What Margo finds changes her, and with a new perspective on life, she’s determined to find evil and punish it–targeting rapists and child molesters, one by one.
But hunting evil is dangerous, and Margo risks losing everything, including her own soul.
This is definitely a dark, disturbing story. One thing it was lacking for my personal taste was romance. Even a dark romance story line. I suppose you could say there was a love interest between Margo and Judah but it is in one word: strange.
This story is more about the painful childhood of Margo Moon and the twisted decisions she makes as an adult. One could partially blame that on her upbringing but really, aside from being dirt poor as a child, she turns out as a strong and independent woman. She decides to take the fates of bad people, specifically those who harm women and children, into her own hands after seeing too many of those bad people get away with hurting those who are innocent. She becomes their vengeance.
Unexpected by me, and pointed out by a fellow blogger as a head's up during one of my Teaser Tuesday posts where I featured a teaser from Marrow as the book I was reading at the time, there are some connections to Mud Vein, but I found them only to be minor and I noticed these to first occur about 79% into the book. I don't think the connections require you to read Mud Vein first though, although I had already read it. I didn't find them to be spoiler-y in nature, no matter which book you read first. These are both stand alone novels.
So I had mixed feelings on this book, going back and forth on how I felt about it. I was blown away by Mud Vein and because of the feelings it drew from me I rated it 4.5 stars. With this story, I just didn't get the same feels. And then I was faced with a couple "what the?" moments which really threw me for a loop as to what was reality and what wasn't. Even now as I sit here writing my thoughts, I am still not sure. I don't want to elaborate because to do so would be to give away too much of the ending and I loathe when details in books are ruined for me. Books are meant to be journey's and I'm not going to take away from your journey should you choose to read this.
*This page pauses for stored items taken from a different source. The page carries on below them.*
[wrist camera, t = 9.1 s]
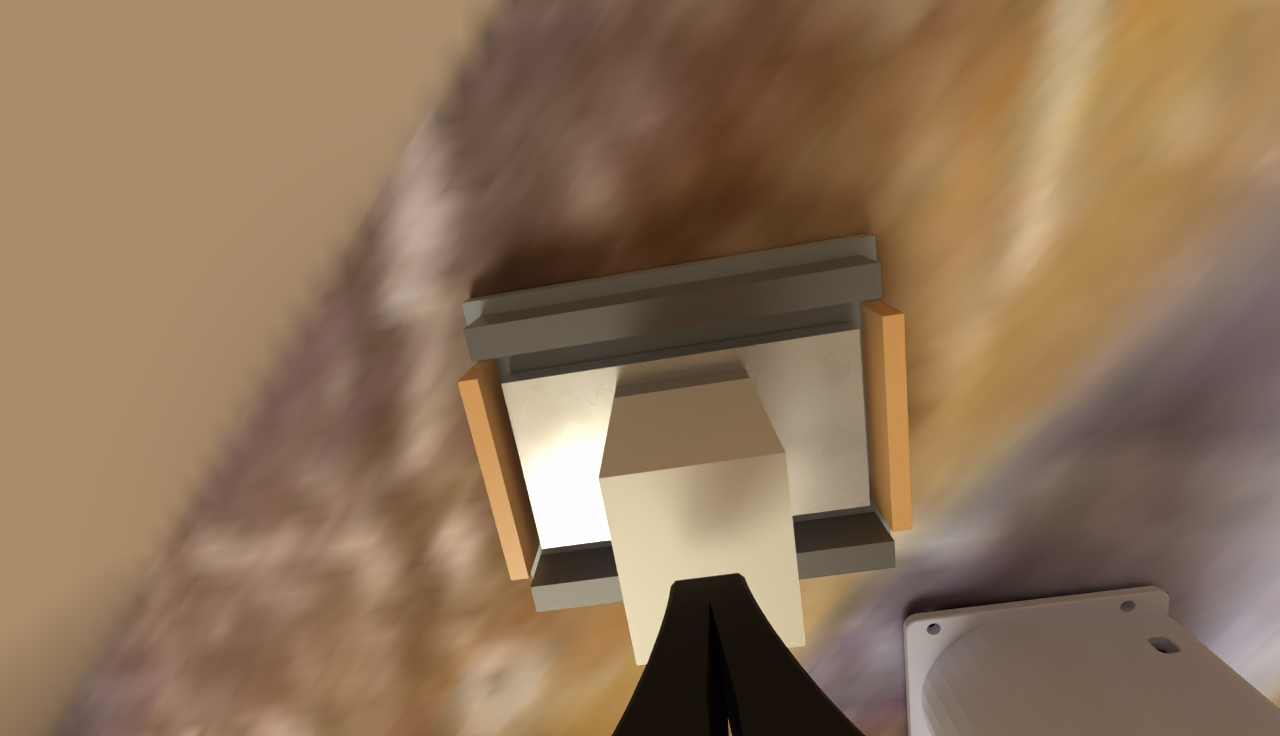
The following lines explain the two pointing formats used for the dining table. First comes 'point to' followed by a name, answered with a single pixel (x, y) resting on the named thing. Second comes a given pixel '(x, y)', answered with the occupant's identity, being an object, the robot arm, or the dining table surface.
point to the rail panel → (679, 317)
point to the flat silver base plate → (776, 364)
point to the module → (698, 499)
At the end I was left with questions and a bit of confusion. And I hate feeling that way at the end of a book, especially one that's a stand alone.
"I have legs, Judah, and I don't know how to use them. Your life walks, and you're going to walk out of the Bone and be something."
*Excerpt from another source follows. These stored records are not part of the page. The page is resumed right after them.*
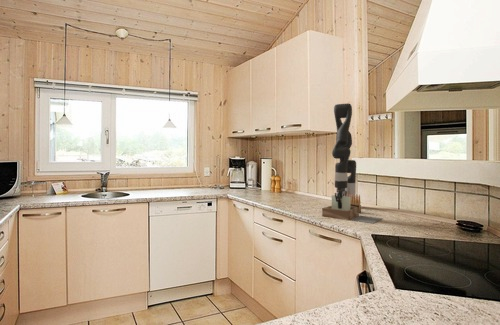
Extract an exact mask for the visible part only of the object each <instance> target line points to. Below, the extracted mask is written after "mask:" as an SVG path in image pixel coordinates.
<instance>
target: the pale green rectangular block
mask: <svg viewBox="0 0 500 325" xmlns="http://www.w3.org/2000/svg"><path fill="white" fill-rule="evenodd" d="M350 201H351V197H350V196H343V199H342V208H341V209H339V208H338V202H336V198H335V194H332V195H331V205H332V209H336V210H345V211H348V210H350Z"/></svg>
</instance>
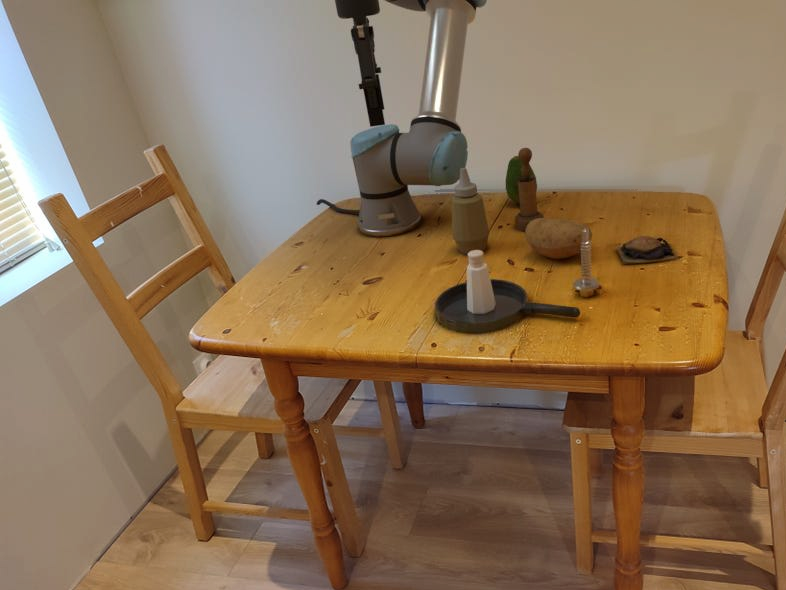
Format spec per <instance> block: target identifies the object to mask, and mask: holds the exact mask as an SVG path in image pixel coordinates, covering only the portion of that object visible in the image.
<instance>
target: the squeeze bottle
mask: <svg viewBox="0 0 786 590" xmlns="http://www.w3.org/2000/svg"><path fill="white" fill-rule="evenodd" d="M458 181H459V183H458V184H456V185H455V186H454V188H453V189H454V194H455V195H454V196H453V197H452V199H451V224H452V225H451V227H452V239H453V240H454V242H455V244H456V247H457V248H458V251H459V252H460V253H462V254H465V255H468V253H469V252H470V251H473V250H481V251H482V252H484V251H485V250H486V248H487V245H488V242H489V241H488V240H489V237H490V236H489V235H490V229H489V224H488V218H487V215H486V209H485V205H484V199H483V196H482V195H481V194H480V193H479V192H478V188H477V184H476V183H474V182H472V181H471V179H470V175H469V172H468V169H467V168H466V167H465V168H461V170H460V179H459V180H458Z"/></svg>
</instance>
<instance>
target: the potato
mask: <svg viewBox="0 0 786 590" xmlns="http://www.w3.org/2000/svg"><path fill="white" fill-rule="evenodd" d="M585 228H586V229H589V240H590V242H591V241H592V237H593V232H592V229H591V228H590V227H589V226H587V224H584V223H582V222H579V221H573V220H569V219H568V220H567V219H562V218H550V217H549V218H548V217H543V218H538V219H534V220H532V221H530V222H529V224H528V225H527V227H526V231H524V236H525V240H526V242H527V244H528V245H529V246H530V248H532V251H534V252H536V254H537V253H538V254H539V255H540V256H543V257H546V258H548V259H552V260H563V259H567V258H570V257H574V256H577V255H578V254H580V253H581V245H582V244H581V242H582V230H583V229H585Z"/></svg>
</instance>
"Dreams are plans; they get your heart moving, and once your heart gets moving, your brain will follow."
We are born ready to cultivate ourselves, find a place where we feel comfortable. Whether that is to fit in with the geeks, or the jocks, or the cold-blooded killers. There is nothing new under the sun. Nothing new we can invent or make up.
What happens to a person when their own brain becomes the enemy?
And while it is not necessary in the dealings of love, it is terribly romantic to have a man look at you like you're the last glass of water on Earth.